Segment Start: Exercise data
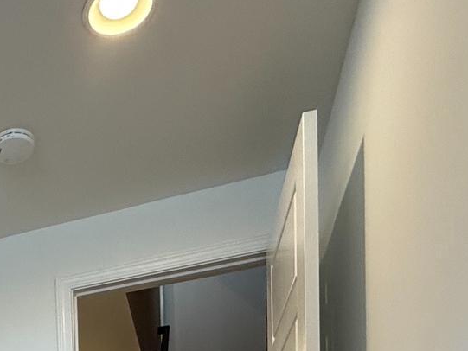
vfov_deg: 19.7
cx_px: -63
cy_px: 645
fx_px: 717
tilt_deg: -1.9
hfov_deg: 31.5
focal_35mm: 53
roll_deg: +1.8
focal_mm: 2.22
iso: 250
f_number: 2.2
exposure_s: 1/120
Segment End: Exercise data
What this task involves:
With all pictures omitted, repeat every record above word for word.

Response to the exercise:
vfov_deg: 19.7
cx_px: -63
cy_px: 645
fx_px: 717
tilt_deg: -1.9
hfov_deg: 31.5
focal_35mm: 53
roll_deg: +1.8
focal_mm: 2.22
iso: 250
f_number: 2.2
exposure_s: 1/120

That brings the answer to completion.